**Your task**. Return only those lines of the records below in which "time" appears.

**Data extracts**.
>>>

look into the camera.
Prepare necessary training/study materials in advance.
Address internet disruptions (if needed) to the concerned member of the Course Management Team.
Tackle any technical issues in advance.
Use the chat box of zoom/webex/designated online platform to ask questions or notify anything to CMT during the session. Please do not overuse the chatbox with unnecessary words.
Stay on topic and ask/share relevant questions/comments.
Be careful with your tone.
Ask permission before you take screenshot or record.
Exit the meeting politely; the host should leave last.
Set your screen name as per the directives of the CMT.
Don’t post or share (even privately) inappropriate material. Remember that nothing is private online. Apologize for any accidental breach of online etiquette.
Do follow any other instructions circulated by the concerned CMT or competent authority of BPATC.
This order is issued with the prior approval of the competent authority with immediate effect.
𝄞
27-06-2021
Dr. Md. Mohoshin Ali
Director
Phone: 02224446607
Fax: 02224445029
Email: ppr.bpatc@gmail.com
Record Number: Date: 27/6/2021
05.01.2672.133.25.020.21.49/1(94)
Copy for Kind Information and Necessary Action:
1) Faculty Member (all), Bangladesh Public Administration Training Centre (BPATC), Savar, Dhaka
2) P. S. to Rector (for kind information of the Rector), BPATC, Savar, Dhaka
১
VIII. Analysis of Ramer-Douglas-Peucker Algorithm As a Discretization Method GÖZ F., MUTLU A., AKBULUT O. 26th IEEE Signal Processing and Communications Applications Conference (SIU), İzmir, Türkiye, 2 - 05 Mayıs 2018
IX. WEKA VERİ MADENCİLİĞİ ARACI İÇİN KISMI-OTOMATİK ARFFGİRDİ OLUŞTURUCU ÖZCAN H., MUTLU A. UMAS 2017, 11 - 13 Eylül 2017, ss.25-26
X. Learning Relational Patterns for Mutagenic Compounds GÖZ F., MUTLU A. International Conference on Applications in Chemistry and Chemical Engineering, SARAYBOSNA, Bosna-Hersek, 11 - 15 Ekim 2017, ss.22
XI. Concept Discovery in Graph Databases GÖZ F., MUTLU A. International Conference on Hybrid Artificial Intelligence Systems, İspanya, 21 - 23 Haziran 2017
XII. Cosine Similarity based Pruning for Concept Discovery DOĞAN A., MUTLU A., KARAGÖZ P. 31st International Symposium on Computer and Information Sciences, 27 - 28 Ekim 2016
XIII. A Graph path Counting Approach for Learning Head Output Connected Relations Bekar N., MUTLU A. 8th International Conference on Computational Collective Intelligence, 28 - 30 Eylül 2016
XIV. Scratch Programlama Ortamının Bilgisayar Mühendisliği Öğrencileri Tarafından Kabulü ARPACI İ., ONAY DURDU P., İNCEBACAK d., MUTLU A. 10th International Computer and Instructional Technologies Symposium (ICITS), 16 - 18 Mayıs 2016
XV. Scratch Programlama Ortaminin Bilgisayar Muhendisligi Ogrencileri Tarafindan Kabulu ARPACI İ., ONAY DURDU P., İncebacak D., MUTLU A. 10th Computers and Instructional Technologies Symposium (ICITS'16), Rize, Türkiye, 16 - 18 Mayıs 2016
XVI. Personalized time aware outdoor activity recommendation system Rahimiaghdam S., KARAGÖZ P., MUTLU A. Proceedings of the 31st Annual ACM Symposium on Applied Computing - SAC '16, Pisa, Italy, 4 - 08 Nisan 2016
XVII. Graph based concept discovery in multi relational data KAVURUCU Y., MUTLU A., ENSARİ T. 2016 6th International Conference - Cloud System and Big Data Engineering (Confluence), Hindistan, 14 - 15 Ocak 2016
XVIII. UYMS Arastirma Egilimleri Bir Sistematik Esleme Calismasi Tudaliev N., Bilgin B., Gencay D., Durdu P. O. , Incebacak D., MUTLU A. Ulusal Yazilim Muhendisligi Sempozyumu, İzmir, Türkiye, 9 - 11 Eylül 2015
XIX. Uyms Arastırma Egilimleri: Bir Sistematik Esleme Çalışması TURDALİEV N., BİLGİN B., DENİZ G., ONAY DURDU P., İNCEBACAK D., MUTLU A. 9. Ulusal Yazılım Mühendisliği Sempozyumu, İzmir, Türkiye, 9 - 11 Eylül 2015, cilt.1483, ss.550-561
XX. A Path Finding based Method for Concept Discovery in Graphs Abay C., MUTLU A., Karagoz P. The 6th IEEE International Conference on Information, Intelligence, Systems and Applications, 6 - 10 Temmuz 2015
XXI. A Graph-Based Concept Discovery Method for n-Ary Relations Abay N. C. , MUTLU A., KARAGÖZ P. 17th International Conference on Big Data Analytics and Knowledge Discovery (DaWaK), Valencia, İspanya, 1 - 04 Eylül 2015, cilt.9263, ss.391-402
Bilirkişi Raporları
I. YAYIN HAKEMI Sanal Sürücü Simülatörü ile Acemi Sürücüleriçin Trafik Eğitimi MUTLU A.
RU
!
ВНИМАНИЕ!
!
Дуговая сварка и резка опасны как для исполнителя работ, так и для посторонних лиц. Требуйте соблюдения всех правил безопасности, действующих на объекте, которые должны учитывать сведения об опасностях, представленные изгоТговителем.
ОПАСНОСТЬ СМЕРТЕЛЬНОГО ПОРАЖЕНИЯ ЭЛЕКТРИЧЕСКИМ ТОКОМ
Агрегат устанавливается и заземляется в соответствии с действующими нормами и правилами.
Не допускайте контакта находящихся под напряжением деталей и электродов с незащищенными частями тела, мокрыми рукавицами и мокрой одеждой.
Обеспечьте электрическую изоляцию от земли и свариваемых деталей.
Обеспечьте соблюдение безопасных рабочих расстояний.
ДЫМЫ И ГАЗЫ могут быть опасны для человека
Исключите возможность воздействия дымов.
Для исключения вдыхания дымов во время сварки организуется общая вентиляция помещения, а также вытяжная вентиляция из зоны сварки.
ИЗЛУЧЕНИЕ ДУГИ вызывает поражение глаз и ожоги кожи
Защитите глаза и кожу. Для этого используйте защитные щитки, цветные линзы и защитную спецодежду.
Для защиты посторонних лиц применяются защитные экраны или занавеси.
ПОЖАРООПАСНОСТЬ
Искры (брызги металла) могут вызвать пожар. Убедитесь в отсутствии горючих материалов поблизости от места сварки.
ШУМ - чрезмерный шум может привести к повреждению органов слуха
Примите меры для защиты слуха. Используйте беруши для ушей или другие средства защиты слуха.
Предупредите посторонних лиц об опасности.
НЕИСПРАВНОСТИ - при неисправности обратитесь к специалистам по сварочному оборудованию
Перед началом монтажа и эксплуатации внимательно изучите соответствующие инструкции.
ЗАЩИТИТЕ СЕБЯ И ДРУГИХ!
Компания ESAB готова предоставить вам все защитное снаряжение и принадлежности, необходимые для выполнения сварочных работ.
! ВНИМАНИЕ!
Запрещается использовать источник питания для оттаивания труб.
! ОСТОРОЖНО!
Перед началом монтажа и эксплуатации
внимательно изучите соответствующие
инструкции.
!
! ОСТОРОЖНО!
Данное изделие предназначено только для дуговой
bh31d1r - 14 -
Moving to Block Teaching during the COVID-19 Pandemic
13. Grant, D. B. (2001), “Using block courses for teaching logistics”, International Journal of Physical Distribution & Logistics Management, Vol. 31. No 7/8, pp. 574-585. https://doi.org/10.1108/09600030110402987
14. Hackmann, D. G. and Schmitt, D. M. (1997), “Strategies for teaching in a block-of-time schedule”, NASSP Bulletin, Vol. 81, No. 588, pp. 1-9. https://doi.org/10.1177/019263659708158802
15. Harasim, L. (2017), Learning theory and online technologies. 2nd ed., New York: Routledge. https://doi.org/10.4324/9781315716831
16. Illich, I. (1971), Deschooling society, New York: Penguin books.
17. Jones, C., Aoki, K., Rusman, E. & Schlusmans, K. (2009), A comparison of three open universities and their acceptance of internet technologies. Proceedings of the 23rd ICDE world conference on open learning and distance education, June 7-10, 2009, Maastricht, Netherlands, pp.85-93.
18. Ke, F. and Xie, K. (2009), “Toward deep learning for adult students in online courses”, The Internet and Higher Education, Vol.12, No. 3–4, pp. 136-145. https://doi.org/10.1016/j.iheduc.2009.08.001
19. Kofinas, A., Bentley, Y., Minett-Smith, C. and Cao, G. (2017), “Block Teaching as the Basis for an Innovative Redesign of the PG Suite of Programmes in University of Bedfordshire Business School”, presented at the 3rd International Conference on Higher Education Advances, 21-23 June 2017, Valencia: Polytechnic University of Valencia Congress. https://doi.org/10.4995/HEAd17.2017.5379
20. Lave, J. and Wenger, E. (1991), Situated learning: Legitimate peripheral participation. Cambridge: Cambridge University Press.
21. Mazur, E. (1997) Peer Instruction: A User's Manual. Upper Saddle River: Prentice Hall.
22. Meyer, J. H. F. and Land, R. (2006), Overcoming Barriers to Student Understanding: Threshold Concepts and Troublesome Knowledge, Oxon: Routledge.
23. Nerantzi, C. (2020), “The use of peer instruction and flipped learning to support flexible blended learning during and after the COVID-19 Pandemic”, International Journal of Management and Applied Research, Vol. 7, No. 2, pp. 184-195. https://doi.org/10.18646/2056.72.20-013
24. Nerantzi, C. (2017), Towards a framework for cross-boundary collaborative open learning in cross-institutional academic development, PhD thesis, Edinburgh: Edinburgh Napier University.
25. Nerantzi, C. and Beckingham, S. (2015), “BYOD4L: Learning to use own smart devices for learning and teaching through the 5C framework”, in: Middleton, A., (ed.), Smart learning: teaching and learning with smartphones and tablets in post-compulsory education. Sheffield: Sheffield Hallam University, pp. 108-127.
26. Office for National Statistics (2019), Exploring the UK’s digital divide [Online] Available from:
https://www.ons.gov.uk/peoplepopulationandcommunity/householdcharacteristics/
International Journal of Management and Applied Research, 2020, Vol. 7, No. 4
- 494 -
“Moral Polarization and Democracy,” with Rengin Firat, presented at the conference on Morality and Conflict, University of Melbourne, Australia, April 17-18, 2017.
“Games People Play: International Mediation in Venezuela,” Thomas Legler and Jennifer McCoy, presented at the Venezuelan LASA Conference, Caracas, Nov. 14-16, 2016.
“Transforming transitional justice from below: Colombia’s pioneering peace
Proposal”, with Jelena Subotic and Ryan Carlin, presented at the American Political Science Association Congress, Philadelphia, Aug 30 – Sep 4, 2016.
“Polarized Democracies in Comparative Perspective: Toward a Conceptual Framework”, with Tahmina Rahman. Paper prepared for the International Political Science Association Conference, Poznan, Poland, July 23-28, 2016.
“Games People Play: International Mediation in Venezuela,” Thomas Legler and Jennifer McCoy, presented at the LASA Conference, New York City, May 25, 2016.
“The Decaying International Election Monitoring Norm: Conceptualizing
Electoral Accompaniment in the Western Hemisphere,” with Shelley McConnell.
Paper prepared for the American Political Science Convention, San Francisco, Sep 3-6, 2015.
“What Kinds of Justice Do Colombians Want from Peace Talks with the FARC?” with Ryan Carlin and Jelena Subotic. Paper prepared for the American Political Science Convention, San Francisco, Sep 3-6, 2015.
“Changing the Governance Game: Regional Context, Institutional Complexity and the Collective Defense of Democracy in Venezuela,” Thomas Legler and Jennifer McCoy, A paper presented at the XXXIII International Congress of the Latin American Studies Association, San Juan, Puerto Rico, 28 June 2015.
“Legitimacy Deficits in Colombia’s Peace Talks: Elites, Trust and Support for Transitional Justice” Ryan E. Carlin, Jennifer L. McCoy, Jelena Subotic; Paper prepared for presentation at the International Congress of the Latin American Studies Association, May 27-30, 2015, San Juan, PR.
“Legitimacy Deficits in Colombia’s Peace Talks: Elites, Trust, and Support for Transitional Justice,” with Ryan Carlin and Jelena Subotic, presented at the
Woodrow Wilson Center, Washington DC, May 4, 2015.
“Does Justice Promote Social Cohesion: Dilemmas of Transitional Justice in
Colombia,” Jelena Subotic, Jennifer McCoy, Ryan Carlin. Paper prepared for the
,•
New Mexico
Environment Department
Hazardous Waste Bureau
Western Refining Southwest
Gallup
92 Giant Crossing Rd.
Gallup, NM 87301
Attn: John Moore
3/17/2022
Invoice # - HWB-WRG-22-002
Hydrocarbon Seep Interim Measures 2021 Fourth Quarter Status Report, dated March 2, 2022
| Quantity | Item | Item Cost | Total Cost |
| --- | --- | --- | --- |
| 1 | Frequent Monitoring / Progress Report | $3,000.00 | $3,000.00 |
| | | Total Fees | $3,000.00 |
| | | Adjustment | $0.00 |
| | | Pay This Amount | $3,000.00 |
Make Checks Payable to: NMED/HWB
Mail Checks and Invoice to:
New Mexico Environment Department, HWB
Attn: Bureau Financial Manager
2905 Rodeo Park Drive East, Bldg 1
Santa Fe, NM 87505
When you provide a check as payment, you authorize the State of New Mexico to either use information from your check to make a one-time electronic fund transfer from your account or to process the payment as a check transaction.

<<<

**Worked solution**.
XVI. Personalized time aware outdoor activity recommendation system Rahimiaghdam S., KARAGÖZ P., MUTLU A. Proceedings of the 31st Annual ACM Symposium on Applied Computing - SAC '16, Pisa, Italy, 4 - 08 Nisan 2016
14. Hackmann, D. G. and Schmitt, D. M. (1997), “Strategies for teaching in a block-of-time schedule”, NASSP Bulletin, Vol. 81, No. 588, pp. 1-9. https://doi.org/10.1177/019263659708158802
When you provide a check as payment, you authorize the State of New Mexico to either use information from your check to make a one-time electronic fund transfer from your account or to process the payment as a check transaction.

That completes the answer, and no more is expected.